Aujourd’hui, même si le pass sanitaire est aboli, la révolte qui nous a rassemblés nous semble toujours d’actualité. Nous continuons notre lutte contre le maillage technologique toujours plus serré sur nos vies, contre les ravages environnementaux et sociaux du capitalisme, contre l’autoritarisme du pouvoir. Nous essayons d’extirper le refoulé, l’oubli, la soumission et de provoquer débats, mises en mouvements et combats politiques. Nous relions des faits qui peuvent sembler disparates mais nous semblent pertinents pour comprendre la société dans laquelle nous vivons. Nous cherchons la petite bête, les gros cailloux et les baleines sous les graviers. Nous parlons de notre société et de ses crises, de ses errements et de nos combats. Nous ne nous refusons aucun sujet, qu’il soit « d’actualité » ou complètement « has been » : le nucléarisme français à tout prix, l’emprise des biotechnologies sur nos corps, les pandémies de cancer ou d’obésité, les méfaits de la société industrielle, l’incarcération de nos vies dans des prisons numériques, le prix social et écologique du « confort moderne », les enjeux autour de l’augmentation de l’espérance de vie en bonne santé, le tabou de la mort, l’impérialisme militaire et économique, les dangers de la technoscience…

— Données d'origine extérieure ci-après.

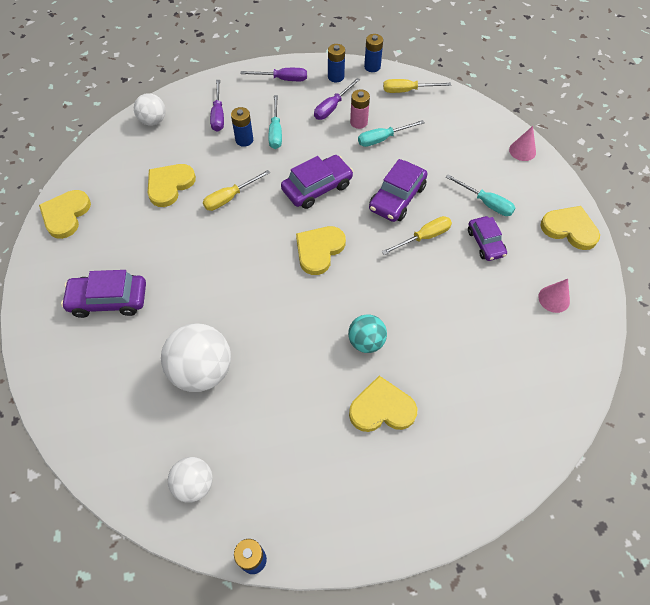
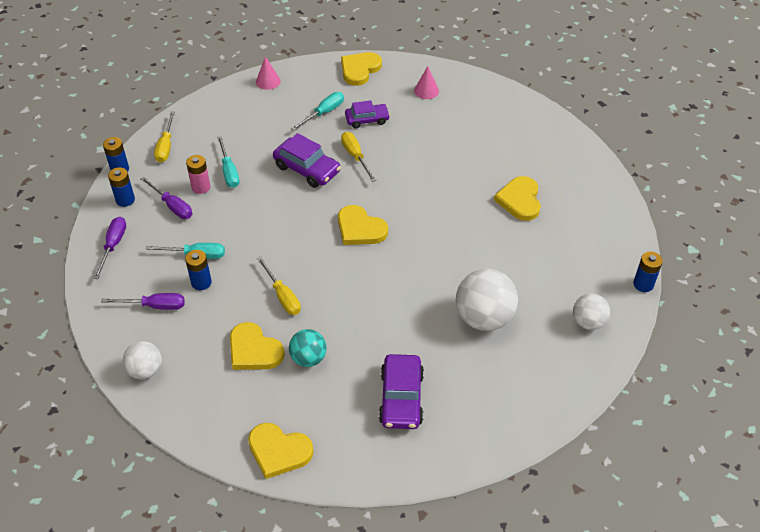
camera: 85 degrees left, 10 degrees down
(317, 187) = (282, 225): purple car -> none
(366, 342) = (459, 204): turquoise ball -> turquoise ball (308, 358)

En choisissant volontairement de promouvoir une parole libre, qui plus est sur ce(s) sujet(s) aussi sensible(s) en pleine période du covid, nous ne nous sommes pas fait que des amis ! Mais nous assumons : nous préférons diffuser des analyses qui nous semblent justes que de nous soumettre au suivisme ambiant. Car, sans débat, sans pensée critique, sans prise de position et engagement dans la réalité effective des luttes, il n’y a plus de politique. Et c’est peut-être cela aussi ce qui nous anime à Ruptures : nous refusons de laisser les experts autoproclamés remplacer l’acte politique par le fait technique, que cela soit au sommet de l’État comme dans nos vies quotidiennes.

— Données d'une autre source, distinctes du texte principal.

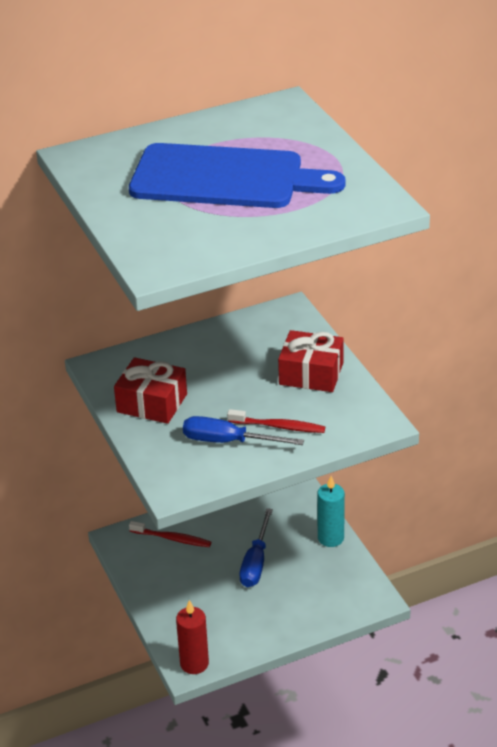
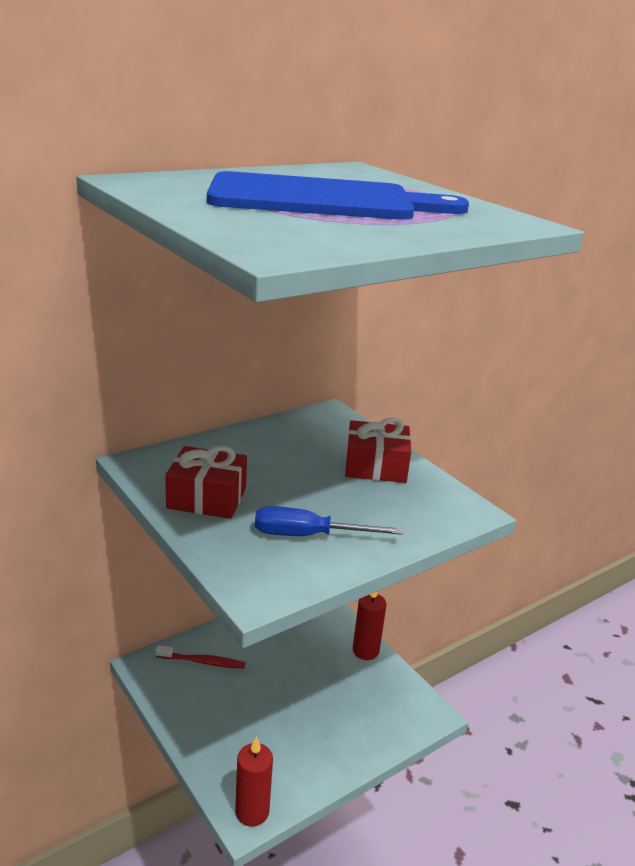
camera: 15 degrees left, 10 degrees down
(256, 562) = (296, 682): blue screwdriver -> none
(279, 426) = (361, 518): red toothbrush -> none
(330, 538) = (365, 651): turquoise candle -> red candle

Ruptures est, pour nous, un espace de liberté à Grenoble. À travers cette anthologie, regroupant la plupart de nos papiers (1), nous souhaitons vous faire partager un peu de cet espace de liberté que nous nous sommes aménagé. Vous pourrez vous replonger dans les sujets que nous avons esquissés, qui restent pertinents même sans covid, et qui continuent de nous turlupiner. Vous y retrouverez nos pronostics qui, pour certains, se sont révélés faux, et vous aurez un aperçu des quelques actions menées par le collectif dans l’arène publique.

Notre collectif n’est pas clos : vous pouvez le rejoindre ou le transposer ailleurs. Publier, tracter, ouvrir le débat, se mettre en mouvement… nous espérons que cette anthologie provoquera en vous de nouvelles envies ou confortera les anciennes. Pour notre part, dans un monde qui ne fait pas de cadeau à la pratique politique autonome et à la pensée subversive, cela nous fait du bien d’apprendre qu’il y a d’autres collectifs, d’autres associations et d’autres individus qui ne baissent pas les bras.

Ruptures, Mai 2023

(1) La nouvelle vague, imprimée à 500 ou 1000 exemplaires en fonction des numéros, est distribuée gratuitement dans des lieux publics et lors de tractages en ville.